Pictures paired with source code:

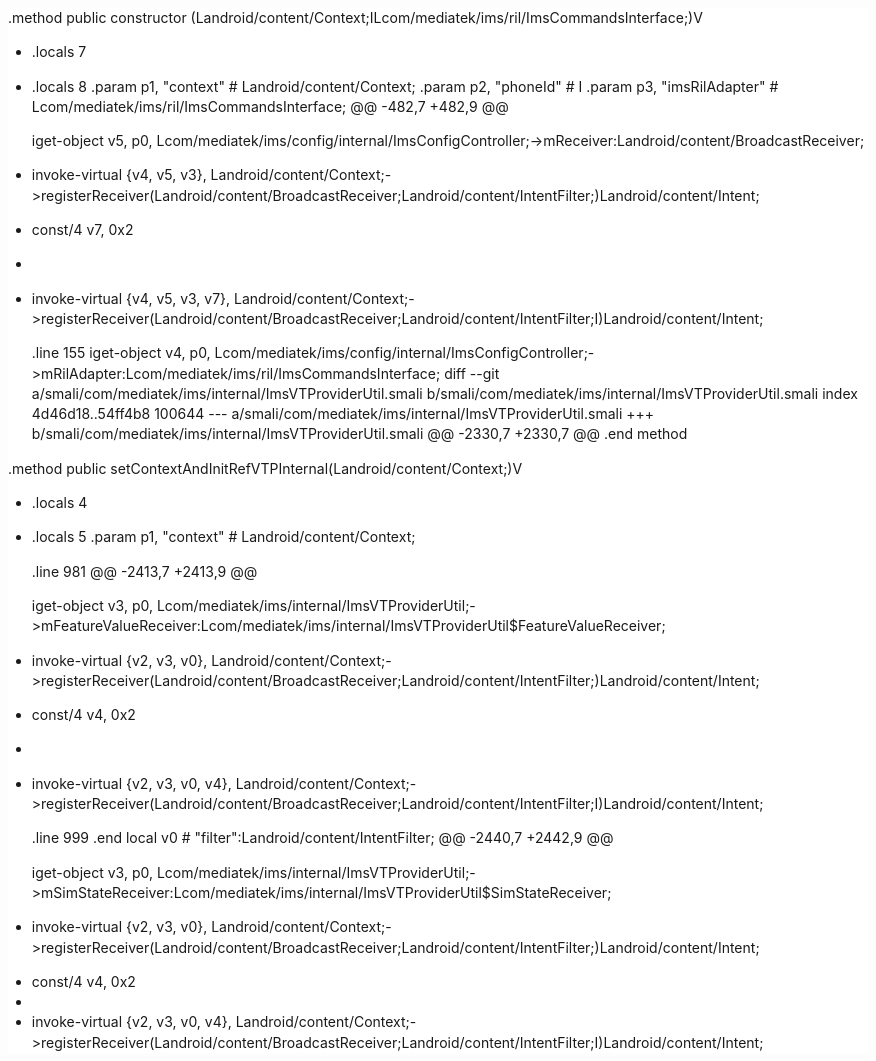 .method public constructor <init>(Landroid/content/Context;ILcom/mediatek/ims/ril/ImsCommandsInterface;)V
-    .locals 7
+    .locals 8
     .param p1, "context"    # Landroid/content/Context;
     .param p2, "phoneId"    # I
     .param p3, "imsRilAdapter"    # Lcom/mediatek/ims/ril/ImsCommandsInterface;
@@ -482,7 +482,9 @@
 
     iget-object v5, p0, Lcom/mediatek/ims/config/internal/ImsConfigController;->mReceiver:Landroid/content/BroadcastReceiver;
 
-    invoke-virtual {v4, v5, v3}, Landroid/content/Context;->registerReceiver(Landroid/content/BroadcastReceiver;Landroid/content/IntentFilter;)Landroid/content/Intent;
+    const/4 v7, 0x2
+
+    invoke-virtual {v4, v5, v3, v7}, Landroid/content/Context;->registerReceiver(Landroid/content/BroadcastReceiver;Landroid/content/IntentFilter;I)Landroid/content/Intent;
 
     .line 155
     iget-object v4, p0, Lcom/mediatek/ims/config/internal/ImsConfigController;->mRilAdapter:Lcom/mediatek/ims/ril/ImsCommandsInterface;
diff --git a/smali/com/mediatek/ims/internal/ImsVTProviderUtil.smali b/smali/com/mediatek/ims/internal/ImsVTProviderUtil.smali
index 4d46d18..54ff4b8 100644
--- a/smali/com/mediatek/ims/internal/ImsVTProviderUtil.smali
+++ b/smali/com/mediatek/ims/internal/ImsVTProviderUtil.smali
@@ -2330,7 +2330,7 @@
 .end method
 
 .method public setContextAndInitRefVTPInternal(Landroid/content/Context;)V
-    .locals 4
+    .locals 5
     .param p1, "context"    # Landroid/content/Context;
 
     .line 981
@@ -2413,7 +2413,9 @@
 
     iget-object v3, p0, Lcom/mediatek/ims/internal/ImsVTProviderUtil;->mFeatureValueReceiver:Lcom/mediatek/ims/internal/ImsVTProviderUtil$FeatureValueReceiver;
 
-    invoke-virtual {v2, v3, v0}, Landroid/content/Context;->registerReceiver(Landroid/content/BroadcastReceiver;Landroid/content/IntentFilter;)Landroid/content/Intent;
+    const/4 v4, 0x2
+
+    invoke-virtual {v2, v3, v0, v4}, Landroid/content/Context;->registerReceiver(Landroid/content/BroadcastReceiver;Landroid/content/IntentFilter;I)Landroid/content/Intent;
 
     .line 999
     .end local v0    # "filter":Landroid/content/IntentFilter;
@@ -2440,7 +2442,9 @@
 
     iget-object v3, p0, Lcom/mediatek/ims/internal/ImsVTProviderUtil;->mSimStateReceiver:Lcom/mediatek/ims/internal/ImsVTProviderUtil$SimStateReceiver;
 
-    invoke-virtual {v2, v3, v0}, Landroid/content/Context;->registerReceiver(Landroid/content/BroadcastReceiver;Landroid/content/IntentFilter;)Landroid/content/Intent;
+    const/4 v4, 0x2
+
+    invoke-virtual {v2, v3, v0, v4}, Landroid/content/Context;->registerReceiver(Landroid/content/BroadcastReceiver;Landroid/content/IntentFilter;I)Landroid/content/Intent;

■ EXERCISE GOAL
Leaving aside the images, write out every entry above exactly.

■ EXERCISE ANSWER
 .method public constructor <init>(Landroid/content/Context;ILcom/mediatek/ims/ril/ImsCommandsInterface;)V
-    .locals 7
+    .locals 8
     .param p1, "context"    # Landroid/content/Context;
     .param p2, "phoneId"    # I
     .param p3, "imsRilAdapter"    # Lcom/mediatek/ims/ril/ImsCommandsInterface;
@@ -482,7 +482,9 @@
 
     iget-object v5, p0, Lcom/mediatek/ims/config/internal/ImsConfigController;->mReceiver:Landroid/content/BroadcastReceiver;
 
-    invoke-virtual {v4, v5, v3}, Landroid/content/Context;->registerReceiver(Landroid/content/BroadcastReceiver;Landroid/content/IntentFilter;)Landroid/content/Intent;
+    const/4 v7, 0x2
+
+    invoke-virtual {v4, v5, v3, v7}, Landroid/content/Context;->registerReceiver(Landroid/content/BroadcastReceiver;Landroid/content/IntentFilter;I)Landroid/content/Intent;
 
     .line 155
     iget-object v4, p0, Lcom/mediatek/ims/config/internal/ImsConfigController;->mRilAdapter:Lcom/mediatek/ims/ril/ImsCommandsInterface;
diff --git a/smali/com/mediatek/ims/internal/ImsVTProviderUtil.smali b/smali/com/mediatek/ims/internal/ImsVTProviderUtil.smali
index 4d46d18..54ff4b8 100644
--- a/smali/com/mediatek/ims/internal/ImsVTProviderUtil.smali
+++ b/smali/com/mediatek/ims/internal/ImsVTProviderUtil.smali
@@ -2330,7 +2330,7 @@
 .end method
 
 .method public setContextAndInitRefVTPInternal(Landroid/content/Context;)V
-    .locals 4
+    .locals 5
     .param p1, "context"    # Landroid/content/Context;
 
     .line 981
@@ -2413,7 +2413,9 @@
 
     iget-object v3, p0, Lcom/mediatek/ims/internal/ImsVTProviderUtil;->mFeatureValueReceiver:Lcom/mediatek/ims/internal/ImsVTProviderUtil$FeatureValueReceiver;
 
-    invoke-virtual {v2, v3, v0}, Landroid/content/Context;->registerReceiver(Landroid/content/BroadcastReceiver;Landroid/content/IntentFilter;)Landroid/content/Intent;
+    const/4 v4, 0x2
+
+    invoke-virtual {v2, v3, v0, v4}, Landroid/content/Context;->registerReceiver(Landroid/content/BroadcastReceiver;Landroid/content/IntentFilter;I)Landroid/content/Intent;
 
     .line 999
     .end local v0    # "filter":Landroid/content/IntentFilter;
@@ -2440,7 +2442,9 @@
 
     iget-object v3, p0, Lcom/mediatek/ims/internal/ImsVTProviderUtil;->mSimStateReceiver:Lcom/mediatek/ims/internal/ImsVTProviderUtil$SimStateReceiver;
 
-    invoke-virtual {v2, v3, v0}, Landroid/content/Context;->registerReceiver(Landroid/content/BroadcastReceiver;Landroid/content/IntentFilter;)Landroid/content/Intent;
+    const/4 v4, 0x2
+
+    invoke-virtual {v2, v3, v0, v4}, Landroid/content/Context;->registerReceiver(Landroid/content/BroadcastReceiver;Landroid/content/IntentFilter;I)Landroid/content/Intent;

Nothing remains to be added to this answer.